# Taking puppy home tomorrow - tips for car ride?



## Mommytofour (Jan 21, 2013)

We are picking up our 10 week old little girl tomorrow. I have about a 2.5 hour car ride to get her home from the breeders. My dad is driving with me so I won't be alone (this is a nice bonus for some " retro " father daughter time). Any words of advice, caution, etc? She hasn't really been crated at the breeders (x-pen) and has only had some brief car rides to the vet. Thanks!
Bev (from northern nj)

Sent from Petguide.com Free App


----------



## TilliesMom (Sep 30, 2010)

bring towels and hold her on your lap. has she ever been in a car?

we had a 10 hour drive home after we got our hav... with 2 kids also. lol

HAVE FUN!!!!


----------



## HavaneseSoon (Nov 4, 2008)

I second the towels and letting her sit in your lap. She will bond with you faster. Don't forget the collar and leash so she can pee or poo. Make sure she is not fed that morning (prior to picking her up). Snuggle pup up in something soft. Oh what fun! The memories of little pups......you have your work cut out for you for the next year! Happy times!


----------



## Beau's mom (Oct 6, 2011)

I had a friend drive when I picked up Beau -- so that we could snuggle and get to know each other (it was only an hour or so ride). It worked for me! And, strangely I think -- he also bonded with my friend who drove us!! He doesn't see her very often, but when he does, he is over-the-top excited. He doesn't whimper with joy for just anyone . . .

Have a great time!!!


----------



## DapperTuxedo (Apr 15, 2013)

* SHORT EXERCISE A
In the puppy car ride thread, how long is the drive home from the breeders?
* SHORT EXERCISE B
Go on with the puppy car ride thread from the point where it stops.

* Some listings

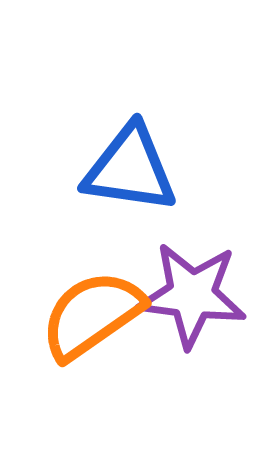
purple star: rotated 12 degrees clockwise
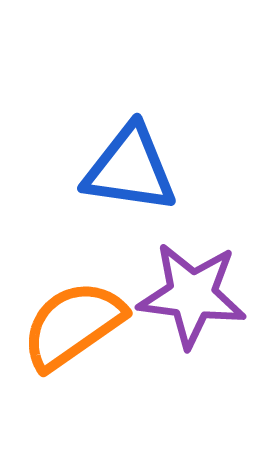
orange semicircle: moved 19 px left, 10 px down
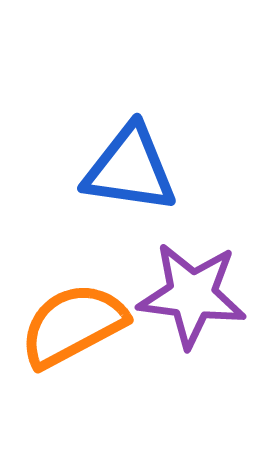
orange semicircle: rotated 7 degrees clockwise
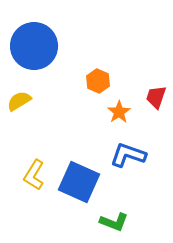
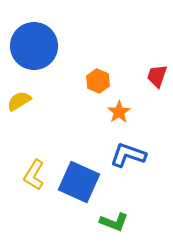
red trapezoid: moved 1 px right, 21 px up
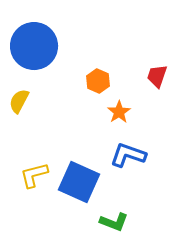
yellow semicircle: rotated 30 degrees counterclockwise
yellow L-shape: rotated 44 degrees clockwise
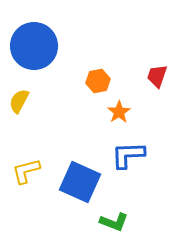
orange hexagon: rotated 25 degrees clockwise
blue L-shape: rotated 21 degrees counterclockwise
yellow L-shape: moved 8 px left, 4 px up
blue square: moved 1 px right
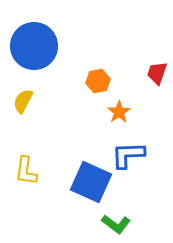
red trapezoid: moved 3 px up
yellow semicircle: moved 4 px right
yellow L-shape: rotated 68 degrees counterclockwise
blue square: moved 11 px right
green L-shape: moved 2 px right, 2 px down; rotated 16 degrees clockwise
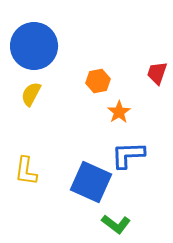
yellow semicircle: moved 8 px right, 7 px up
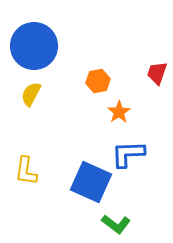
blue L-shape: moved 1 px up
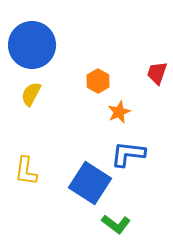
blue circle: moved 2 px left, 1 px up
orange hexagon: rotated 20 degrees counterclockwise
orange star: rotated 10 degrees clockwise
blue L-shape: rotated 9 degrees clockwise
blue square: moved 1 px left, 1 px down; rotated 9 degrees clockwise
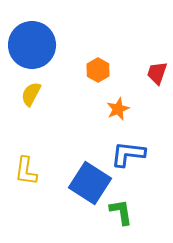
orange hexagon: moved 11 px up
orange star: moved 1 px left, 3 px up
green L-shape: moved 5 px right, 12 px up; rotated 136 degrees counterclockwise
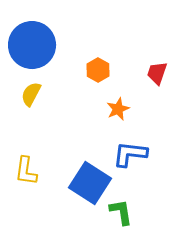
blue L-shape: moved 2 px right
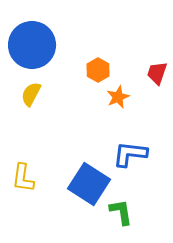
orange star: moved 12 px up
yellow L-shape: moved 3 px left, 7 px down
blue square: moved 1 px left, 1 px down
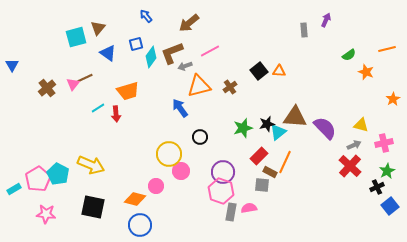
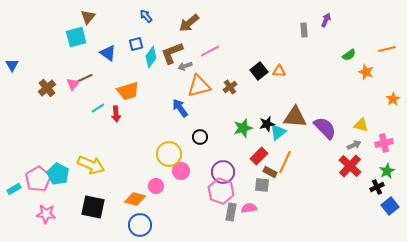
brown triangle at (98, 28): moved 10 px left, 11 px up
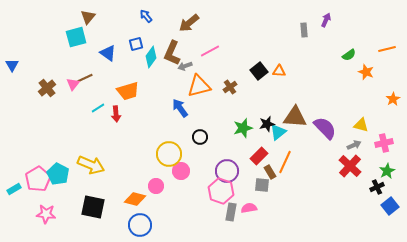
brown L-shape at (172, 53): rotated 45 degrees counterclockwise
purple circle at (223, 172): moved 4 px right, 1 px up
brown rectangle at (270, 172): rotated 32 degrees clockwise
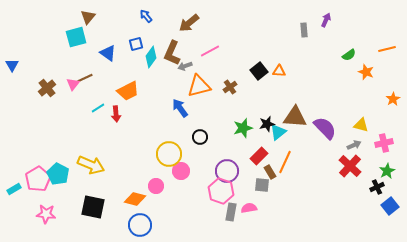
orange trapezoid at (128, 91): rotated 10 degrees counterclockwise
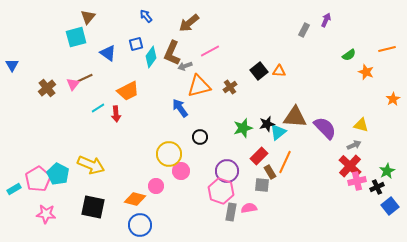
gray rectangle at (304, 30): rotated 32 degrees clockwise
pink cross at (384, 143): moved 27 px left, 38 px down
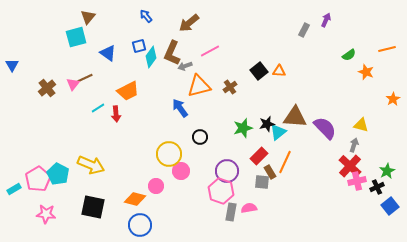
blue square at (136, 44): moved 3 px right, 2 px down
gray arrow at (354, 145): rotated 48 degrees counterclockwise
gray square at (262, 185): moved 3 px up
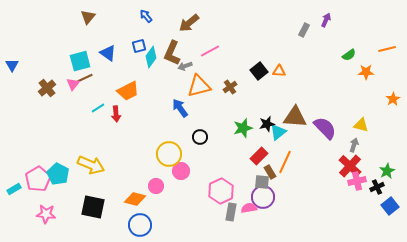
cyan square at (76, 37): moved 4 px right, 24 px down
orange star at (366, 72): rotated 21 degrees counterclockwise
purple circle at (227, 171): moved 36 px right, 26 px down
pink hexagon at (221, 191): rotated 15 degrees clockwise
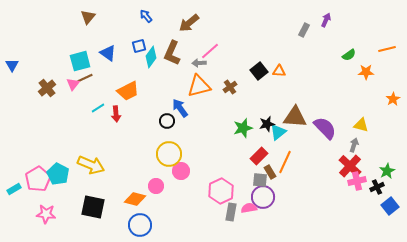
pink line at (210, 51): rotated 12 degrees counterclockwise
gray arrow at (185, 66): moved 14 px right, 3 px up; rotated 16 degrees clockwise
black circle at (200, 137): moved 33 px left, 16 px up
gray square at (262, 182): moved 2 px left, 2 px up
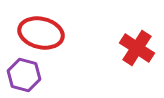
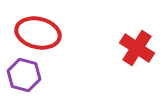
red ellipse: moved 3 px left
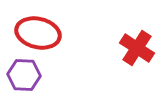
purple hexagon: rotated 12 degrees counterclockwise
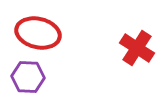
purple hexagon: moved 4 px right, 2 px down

* EXPECTED ANSWER A
About 2.5 hours.

* EXPECTED ANSWER B
Take a small blanket or towel to rub on Mommy and the other pups. Their smell will give your new pup a little bit of comfort/familiarity during an intimidating new experience. Be prepared for possible car sickness.

I'll be thinking of you tomorrow. It's so exciting!!  Enjoy your first meeting with your sweet new girl!


----------



## krandall (Jun 11, 2009)

I'll be the voice of opposition here. Your lap is NOT a safe place for your puppy. Get a cosy, soft-sided carrier and have the puppy ride home in that.

It's a shame your breeder didn't already introduce the pup to a carrier, but it's stillbetter safe than sorry.


----------



## misstray (Feb 6, 2011)

Just on the odd chance that you get a car puker....bring LOTS of wet wipes (towels, paper towels, etc.). I thought I brought lots with me and we ended up going through everything I brought in the first 10 minutes...basically by the time the hour or so drive ended...there was puke everywhere. Poor guy. Poor me. Poor car. What a mess. I swear, me and my baby bonded in puke.


----------



## davetgabby (Dec 29, 2007)

krandall said:


> I'll be the voice of opposition here. Your lap is NOT a safe place for your puppy. Get a cosy, soft-sided carrier and have the puppy ride home in that.
> 
> It's a shame your breeder didn't already introduce the pup to a carrier, but it's stillbetter safe than sorry.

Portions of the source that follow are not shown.